Five top stories from the world of work

  1. US students face recruitment challenges after Gaza protests: FT reporters investigate how being the public face of campus protests or being very vocal on social media has impacted students hoping to land prestigious jobs.

  2. Professional make-up artists help executives keep up appearances: When you see a woman looking incredibly well-presented on stage, she may well have had a 6am visit from a make-up artist. Emma Jacobs discovers one tip we can all manage: wearing powder on stage (for men and women).

  3. Employers face a climate conundrum: Pilita Clark digs into the numbers to find out how many younger workers are changing jobs to work for organisations that take positive action on the climate crisis.

  4. Why a jacket is the making of a man: I am not a man but I do like jackets, and Robert Armstrong is a fantastic writer. As workwear gets more casual, his tips are universally applicable. Great reader comments, too.

  5. Palliative care doctor Kathryn Mannix: “It’s so much about listening” Lunch with the FT is always a good read, but if you feel work is taking too much of your life, Emma Jacobs’ interview with the author of With the End in Mind will help refocus you on what matters.

This week’s giveaway

Alex Edmans is professor of finance at London Business School, and someone whose work is often recommended to me by Working It listeners and readers. In his new book, May Contain Lies, he tackles misinformation, wherever it happens. The subtitle is: “How Stories, Statistics and Studies Exploit Our Biases — And What We Can Do About It”. Plenty of this is workplace-relevant: Alex suggests how we can create corporate cultures that encourage open debate.

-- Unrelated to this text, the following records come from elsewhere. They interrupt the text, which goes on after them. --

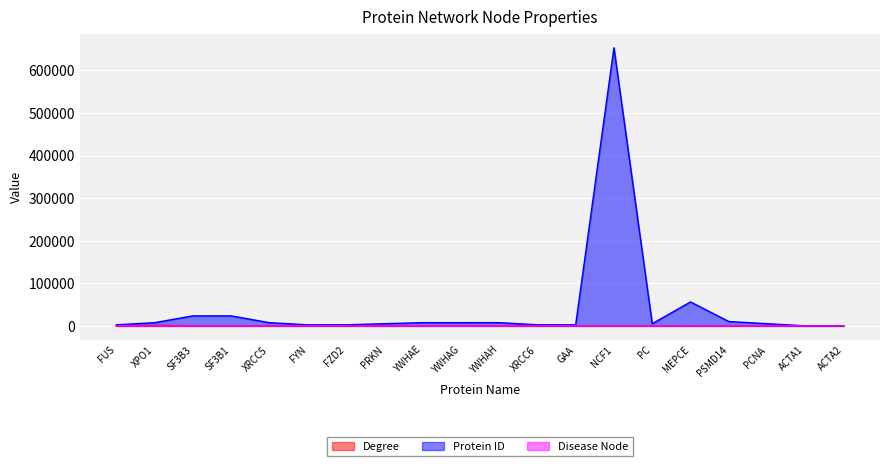

Rank the series at SF3B3 from highest to lowest value.

Protein ID, Degree, Disease Node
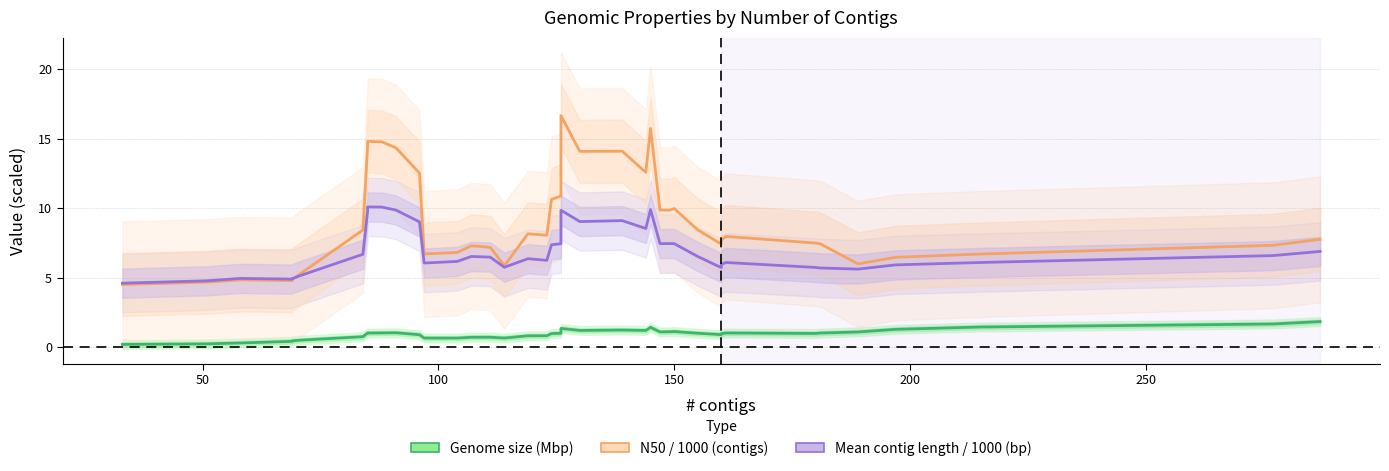

True or false: Mean contig length / 1000 (bp) and Genome size (Mbp) cross at least once.

False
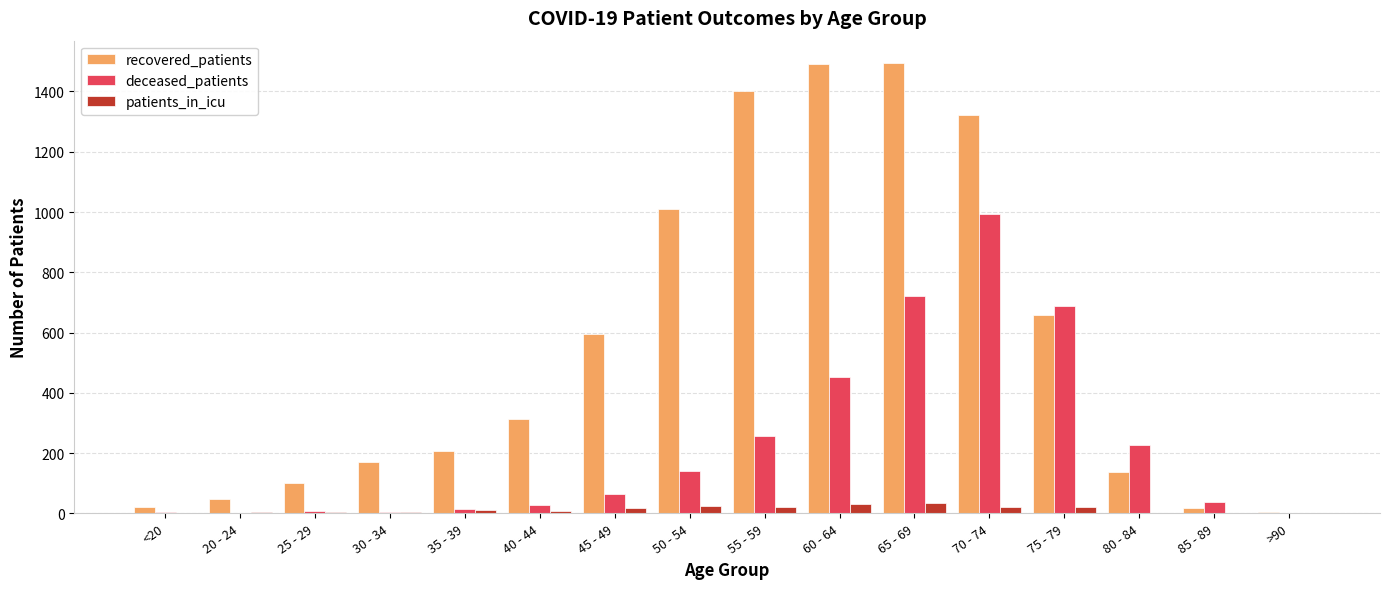

At which label does deceased_patients reach its peak?

70 - 74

We have 10 copies to give away, via this form. All entries received before 5pm on Tuesday 11 June will be eligible.

A word from the Working It community

It’s the big FT Women in Business Summit next week in London (come and say hello if you are there — I am moderating a panel on the future of work — and the price of flexibility. The answers might not fit into 45 minutes but we will have a go . . . 🙆‍♀️)

Doing the preparation for this event reminded me that the newsletter last month about CEO churn — and particularly the shorter tenure of women at the top — has continued to generate lots of interesting messages.

There’s a huge appetite to examine the nuanced reasons why women may get to the top — but don’t stay there. Here’s Rachael Saunders, deputy director of the Institute of Business Ethics, who makes a point that I hadn’t seen before:

“Women CEOs are still such a novelty in major companies that they immediately become a high-profile public figure, and will be asked to do far more speaking engagements, to support women in leadership initiatives etc. This is even more likely if they come from a diverse background. That is an additional pressure in an already very pressured role.

“As a consequence, women CEOs may feel they have to take more public roles earlier than they would have otherwise chosen to. That public profile might also build unrealistic superstar expectations from the board and stakeholders.”